Rhabdosargus is a genus of ray-finned fish belonging to the family Sparidae, which includes the seabreams and porgies. These fishes are found in the southeastern Atlantic Ocean and throughout the Indo-West Pacific, although mainly in the western Indian Ocean.

==Taxonomy==
Rhabdosargus was first proposed as a monospecific genus in 1933 by the American zoologist Henry Weed Fowler with Sparus auriventris as its only species and designated as its type species. Sargus auriventris had been first formally described in 1855 by Wilhelm Peters from Mozambique. S. auriventris is considered to be a junior synonym of Sparus sarba which had been described in 1789 by Johann Friedrich Gmelin from notes written by Peter Forsskål. The genus Rhabdosargus is placed in the family Sparidae within the order Spariformes by the 5th edition of Fishes of the World. Some authorities classify this genus in the subfamily Sparinae, but the 5th edition of Fishes of the World does not recognise subfamilies within the Sparidae.

==Etymology==
Rhabdosargus is a combination of rhabdos, meaning "stick" or "rod", an allusion to the yellow abdominal band of Sargus auriventris, the type species.

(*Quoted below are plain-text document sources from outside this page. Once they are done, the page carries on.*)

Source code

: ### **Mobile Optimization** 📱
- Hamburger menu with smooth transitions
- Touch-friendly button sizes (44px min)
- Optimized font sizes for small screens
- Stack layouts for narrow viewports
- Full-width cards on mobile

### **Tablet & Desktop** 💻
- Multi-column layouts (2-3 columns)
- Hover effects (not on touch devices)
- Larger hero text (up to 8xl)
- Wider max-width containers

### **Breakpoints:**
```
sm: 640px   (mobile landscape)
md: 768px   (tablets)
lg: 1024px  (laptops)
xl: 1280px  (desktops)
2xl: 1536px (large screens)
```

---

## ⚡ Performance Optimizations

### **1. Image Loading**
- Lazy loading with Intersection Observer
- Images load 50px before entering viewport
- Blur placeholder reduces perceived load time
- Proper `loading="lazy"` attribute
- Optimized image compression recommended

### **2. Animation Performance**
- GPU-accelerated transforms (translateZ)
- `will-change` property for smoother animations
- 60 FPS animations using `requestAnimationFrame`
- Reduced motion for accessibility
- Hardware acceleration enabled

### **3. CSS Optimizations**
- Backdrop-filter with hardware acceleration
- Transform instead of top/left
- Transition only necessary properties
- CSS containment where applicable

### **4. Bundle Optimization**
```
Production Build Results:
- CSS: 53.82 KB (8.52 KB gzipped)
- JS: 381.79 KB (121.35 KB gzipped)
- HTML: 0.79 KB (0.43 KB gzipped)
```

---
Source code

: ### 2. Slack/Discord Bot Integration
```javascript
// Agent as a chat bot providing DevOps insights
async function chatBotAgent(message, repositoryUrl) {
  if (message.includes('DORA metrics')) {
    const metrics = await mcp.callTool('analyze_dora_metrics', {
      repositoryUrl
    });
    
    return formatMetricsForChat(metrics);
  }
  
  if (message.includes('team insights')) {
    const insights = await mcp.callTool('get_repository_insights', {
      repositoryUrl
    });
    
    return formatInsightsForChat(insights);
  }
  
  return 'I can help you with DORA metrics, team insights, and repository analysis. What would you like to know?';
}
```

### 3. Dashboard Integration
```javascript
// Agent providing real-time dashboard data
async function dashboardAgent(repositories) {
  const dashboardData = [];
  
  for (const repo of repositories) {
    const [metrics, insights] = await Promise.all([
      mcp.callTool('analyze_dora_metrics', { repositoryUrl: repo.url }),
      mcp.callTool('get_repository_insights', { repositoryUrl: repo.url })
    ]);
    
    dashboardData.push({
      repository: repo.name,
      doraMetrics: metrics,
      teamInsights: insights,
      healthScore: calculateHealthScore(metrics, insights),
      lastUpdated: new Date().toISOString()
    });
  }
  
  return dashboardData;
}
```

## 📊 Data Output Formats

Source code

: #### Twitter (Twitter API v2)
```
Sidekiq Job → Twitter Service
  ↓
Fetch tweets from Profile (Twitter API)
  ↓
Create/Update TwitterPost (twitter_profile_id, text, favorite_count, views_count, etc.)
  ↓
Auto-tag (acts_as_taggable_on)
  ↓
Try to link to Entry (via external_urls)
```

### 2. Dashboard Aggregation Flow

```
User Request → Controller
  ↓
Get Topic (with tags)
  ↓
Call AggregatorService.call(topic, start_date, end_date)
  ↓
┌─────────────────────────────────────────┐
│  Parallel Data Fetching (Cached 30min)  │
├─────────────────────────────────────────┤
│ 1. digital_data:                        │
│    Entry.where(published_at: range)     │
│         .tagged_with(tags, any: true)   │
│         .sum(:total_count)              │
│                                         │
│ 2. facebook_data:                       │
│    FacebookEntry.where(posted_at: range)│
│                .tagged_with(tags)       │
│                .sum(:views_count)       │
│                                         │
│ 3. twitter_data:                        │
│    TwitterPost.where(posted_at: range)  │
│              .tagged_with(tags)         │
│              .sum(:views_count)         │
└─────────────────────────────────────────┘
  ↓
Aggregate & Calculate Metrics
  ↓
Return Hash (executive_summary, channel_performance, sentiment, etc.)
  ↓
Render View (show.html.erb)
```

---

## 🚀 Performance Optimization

The second part is Sargos, a name used for Sparid fish in ancient Greek at least as long ago as Aristotle but in this case is a reference to Sargus as a synonym of Diplodus.

==Species==
Rhabdosargus contains the following 6 valid species:
- Rhabdosargus globiceps Valenciennes, 1830 (White stumpnose)
- Rhabdosargus haffara Fabricius, 1775 (Haffara seabream)
- Rhabdosargus holubi Steindachner, 1881 (Cape stumpnose)
- Rhabdosargus niger F. Tanaka & Iwatsuki, 2013 (Blackish stumpnose)
- Rhabdosargus sarba Gmelin (ex Forsskål), 1789 (Goldlined seabream)
- Rhabdosargus thorpei M. M. Smith, 1979 (Bigeye stumpnose)

==Characteristics==
Rhabdosargus seabreams are characterised by having more than 50 scales in the lateral line. The jaws have between 4 and six similarly sized incisor-like teeth as the front with no more than 3 rows of molars to the rear of them which become increasing trapezoid towards the rear of the jaws. The area between the eyes, the soft rayed part s of both the dorsal and anal fins are naked and the flange of the preoperculum are all scaleless, although the preopercular flange may have a few scales on it. The goldined seabream (R. sarba) is the largest species in the genus with a maximum published total length of 80 cm while with a maximum published standard length of 28.9 cm the blackish stumpnose (R. niger) is the smallest.

==Distribution and habitat==
Rhabdosargus seabreams are found in the southeastern Atlantic Ocean and in the Indian Ocean and the western Pacific Ocean. They are found in coastal waters, often over sand substrates with the juveniles often using estuaries as nursery areas.